They must see some way of making money out of empty properties - and the only way I can see is as residential development opportunities. Not necessarily by hoping for Councils to allow planning use classes of existing building to change - as recommended by a right wing think tank last year - but waiting for a larger scale development of an area into residential, e.g. the current development of 255-269 Sydenham Road.
If so, it means that the way to save High Streets is to ease the general supply of housing, allowing developers to build - at higher densities - in existing residential rather than retail locations - preferable building higher than more cramped.
The background can be seen in this chart

from which it is clear that the recent decline in house completion is not so much to do with the credit crunch as part of a long run decline. In fact, like most UK corporates, I think house builders have quite strong balance sheets, so could build more houses if allowed.
The obvious culprit is our planning system restricting supply, with several inevitable consequences. First is that only higher margin development happens - e.g. for the rich. At the lower end of the market, people just have to pay up until such time as they get to the top of local authority waiting lists for social housing.

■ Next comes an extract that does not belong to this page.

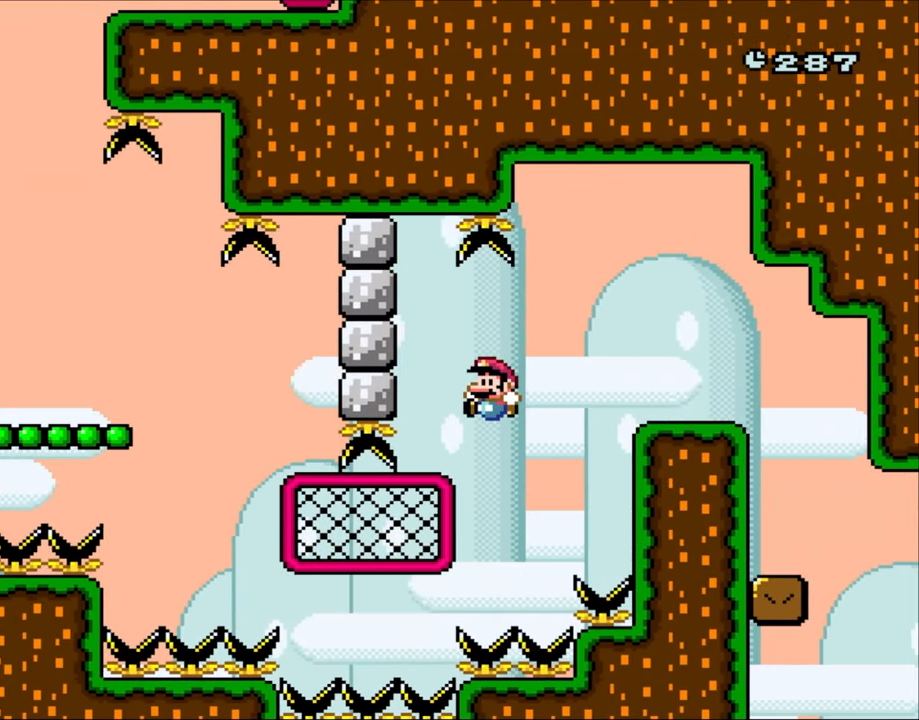
{"dt_ms": 500, "buttons": ["Y", "DPAD_LEFT"], "events": [[233, "B", "up"], [267, "DPAD_LEFT", "up"], [300, "DPAD_LEFT", "down"], [300, "DPAD_UP", "down"], [433, "DPAD_UP", "up"]]}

Then people who do have social housing - at more affordable rents - have an incentive to sub-let , living happily albeit illegally off the excess rent our planning policies cause.

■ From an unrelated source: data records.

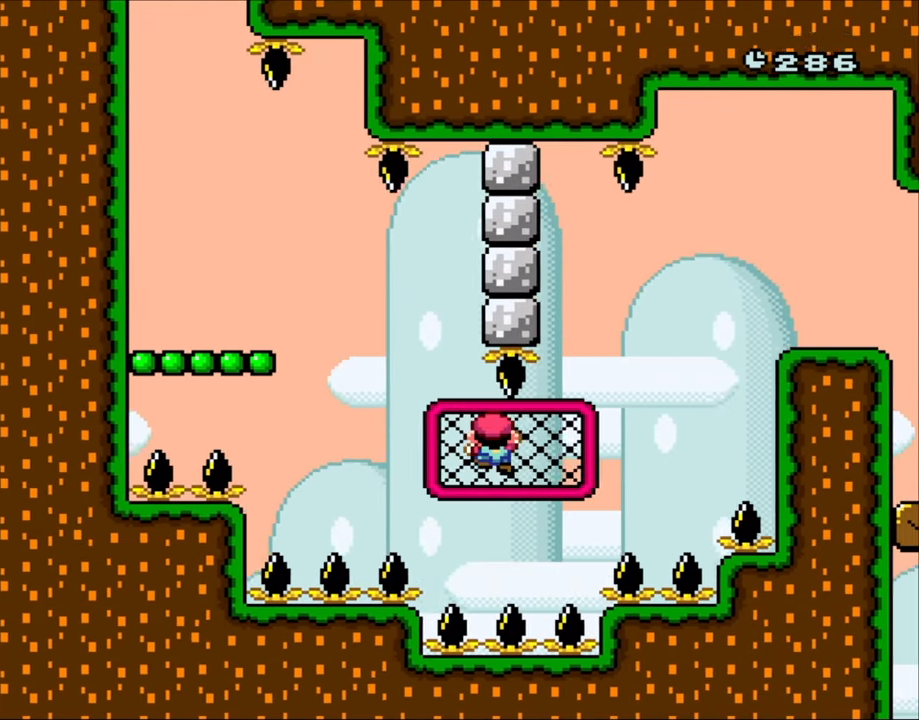
{"dt_ms": 500, "buttons": ["B", "Y", "DPAD_LEFT"], "events": [[333, "B", "down"]]}
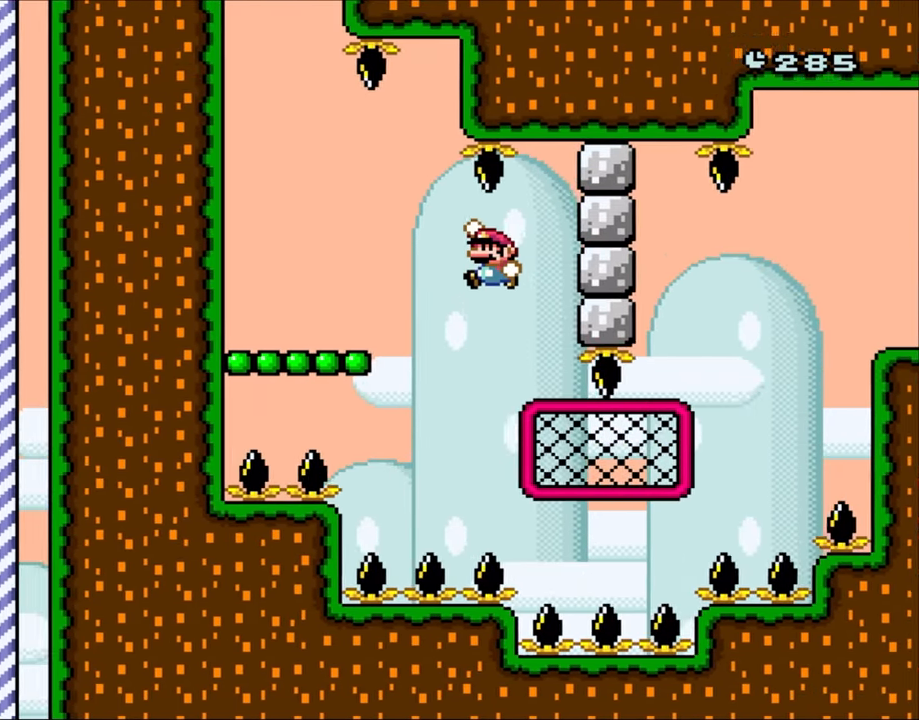
{"dt_ms": 500, "buttons": ["B", "Y"], "events": [[200, "B", "up"], [433, "DPAD_LEFT", "up"], [467, "B", "down"]]}
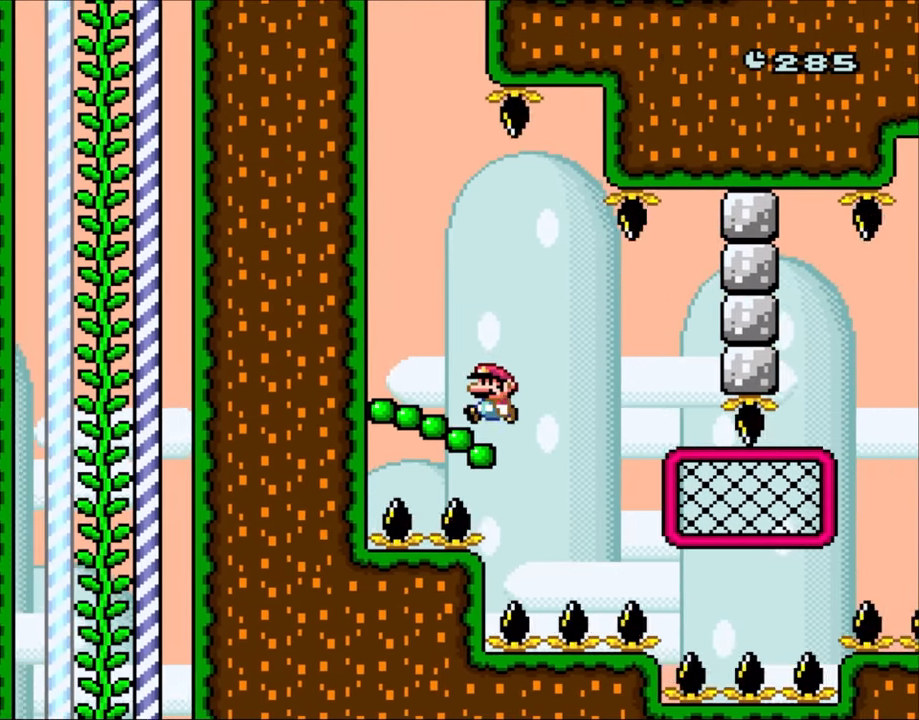
{"dt_ms": 500, "buttons": ["B", "Y", "DPAD_RIGHT"], "events": [[33, "DPAD_LEFT", "down"], [283, "DPAD_LEFT", "up"], [367, "DPAD_RIGHT", "down"]]}
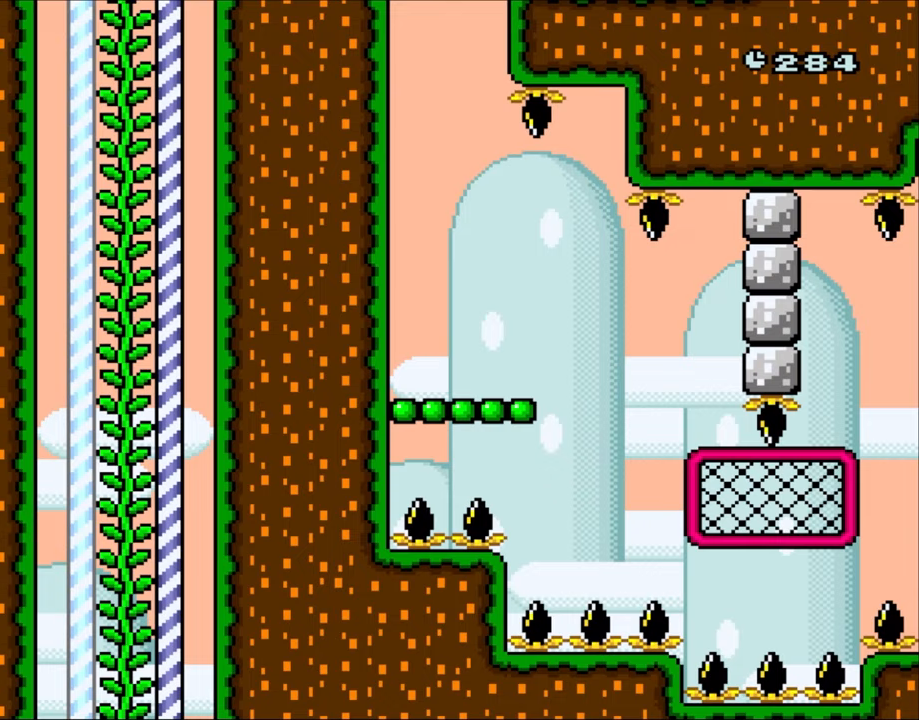
{"dt_ms": 500, "buttons": ["X", "DPAD_RIGHT"], "events": [[200, "X", "down"], [233, "B", "up"], [233, "Y", "up"]]}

Only too believably, our government's response to the problem is to criminalise such lower class entrepreneurs; the alternative is too awful to contemplate - a further serious reduction in property prices

with consequent pain from the pages of the Daily Mail - and perhaps more seriously mortgage lenders.
The Labour Party response is to say more affordable homes had to be built, which is absolutely correct, but begs the question why it didn't happen between 1997 and 2010.